Charlotte hopped out and took Daphne from Marrity.
"Go back why?" asked Marrity as he got out and closed the door.
Malk called, "To get your old body, mainly," and then the van sped off and made a left turn around the other side of the clinic building.
Charlotte and Daphne sat down on a curb, and after a dizzy moment Marrity let himself collapse beside Daphne. "We've got to get out of here," he said breathlessly.
He tried to focus his eyes on the sunlit palm trees and parked cars at this far south end of the parking lot.
"I—" he began, then cleared his throat. "I guess we walk to a gas station," he said. "Find a pay phone, call a taxi? Can't stay here." He looked at Daphne. "Can you walk, Daph? I can carry you. I could carry two girls your size."
"I can walk," said Daphne. "Slow."
The three of them got to their feet and began trudging across the asphalt. Where it ended they strode over a grassy hump to the sidewalk, and then slowly made their way east on Tacheva Way, in the opposite direction from Indian Canyon Drive. Marrity had to squint against the rising sun, but the breeze was still cool.
"Your old body," said Daphne.
"It's like the initials Moira and I carved in the Kaleidoscope Shed," Marrity told her. "I'll explain it when we, I don't know, get something to eat."
Sirens wailed from south to north behind them — lots of sirens, and under them the roar of big engines throttled wide open. None of the three looked back.
Then to Marrity's surprise his arms and legs were trembling, and he clenched his teeth to keep them from chattering. He sat down on the sidewalk and then just huddled there, hugging himself and breathing deeply. He realized that he still had the gun he'd taken from the cat box, jabbing him painfully now behind his belt buckle. "S-sorry," he said. "I'm okay, just—"
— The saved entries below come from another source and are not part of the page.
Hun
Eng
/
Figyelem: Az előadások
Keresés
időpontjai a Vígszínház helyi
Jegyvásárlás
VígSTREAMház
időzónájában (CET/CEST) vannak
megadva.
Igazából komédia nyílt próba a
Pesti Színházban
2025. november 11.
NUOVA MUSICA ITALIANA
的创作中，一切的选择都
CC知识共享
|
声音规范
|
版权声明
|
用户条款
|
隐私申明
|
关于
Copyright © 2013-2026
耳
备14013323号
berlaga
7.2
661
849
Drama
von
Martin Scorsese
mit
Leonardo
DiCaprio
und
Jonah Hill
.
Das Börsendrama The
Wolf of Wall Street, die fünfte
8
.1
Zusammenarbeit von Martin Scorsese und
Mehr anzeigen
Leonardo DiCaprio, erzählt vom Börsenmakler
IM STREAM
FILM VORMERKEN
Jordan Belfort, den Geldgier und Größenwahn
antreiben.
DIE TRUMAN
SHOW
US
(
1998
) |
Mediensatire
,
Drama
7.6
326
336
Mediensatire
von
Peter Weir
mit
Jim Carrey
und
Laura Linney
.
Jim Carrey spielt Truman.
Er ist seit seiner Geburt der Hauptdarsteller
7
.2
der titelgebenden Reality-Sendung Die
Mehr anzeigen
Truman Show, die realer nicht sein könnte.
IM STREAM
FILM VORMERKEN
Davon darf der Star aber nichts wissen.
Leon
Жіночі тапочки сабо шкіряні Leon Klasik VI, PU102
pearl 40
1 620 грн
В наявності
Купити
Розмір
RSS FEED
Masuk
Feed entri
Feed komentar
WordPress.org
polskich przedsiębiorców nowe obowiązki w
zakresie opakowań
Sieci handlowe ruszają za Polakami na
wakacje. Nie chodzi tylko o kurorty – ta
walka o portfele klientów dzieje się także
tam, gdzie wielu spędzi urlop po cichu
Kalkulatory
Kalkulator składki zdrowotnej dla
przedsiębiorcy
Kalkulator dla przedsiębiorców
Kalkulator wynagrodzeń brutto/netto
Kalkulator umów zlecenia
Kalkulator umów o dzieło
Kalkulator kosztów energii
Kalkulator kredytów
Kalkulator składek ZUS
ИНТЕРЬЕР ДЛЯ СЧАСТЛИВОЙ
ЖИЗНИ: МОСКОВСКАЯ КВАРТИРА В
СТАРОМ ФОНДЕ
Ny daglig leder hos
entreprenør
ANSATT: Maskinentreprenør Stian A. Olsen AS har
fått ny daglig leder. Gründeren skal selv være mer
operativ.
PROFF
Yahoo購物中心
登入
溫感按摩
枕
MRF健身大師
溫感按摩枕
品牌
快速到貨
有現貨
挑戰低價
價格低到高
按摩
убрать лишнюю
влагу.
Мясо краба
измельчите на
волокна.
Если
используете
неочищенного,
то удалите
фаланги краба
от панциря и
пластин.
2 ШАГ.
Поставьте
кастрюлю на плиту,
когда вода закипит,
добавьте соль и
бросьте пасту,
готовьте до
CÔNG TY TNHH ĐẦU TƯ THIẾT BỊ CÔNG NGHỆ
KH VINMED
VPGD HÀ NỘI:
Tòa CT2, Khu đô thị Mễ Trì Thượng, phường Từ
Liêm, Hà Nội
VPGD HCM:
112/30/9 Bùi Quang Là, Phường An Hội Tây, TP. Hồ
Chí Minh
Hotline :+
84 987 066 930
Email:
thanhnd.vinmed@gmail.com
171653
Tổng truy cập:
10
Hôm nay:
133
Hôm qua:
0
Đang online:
Daphne and Charlotte were both crouched beside him.
"It's only delayed reaction," said Charlotte.
Daphne pushed his sweaty hair back from his forehead. "You've had — terrible things, Dad," she said, and Marrity was belatedly appalled to realize that she must have shared his experiences of killing and being killed.
Daphne might have sensed his sudden guilt, for she draped one arm over her father's shoulders and the other over Charlotte's.
Charlotte took off her sunglasses, and Marrity saw her eyes meet Daphne's when Daphne looked at her. "So have you, kid," Charlotte said.
"I only had a couple of bad times," said Daphne. "And like you said, Dad, none of them tried to hurt me." Marrity felt her shudder. "But then everybody killed everybody."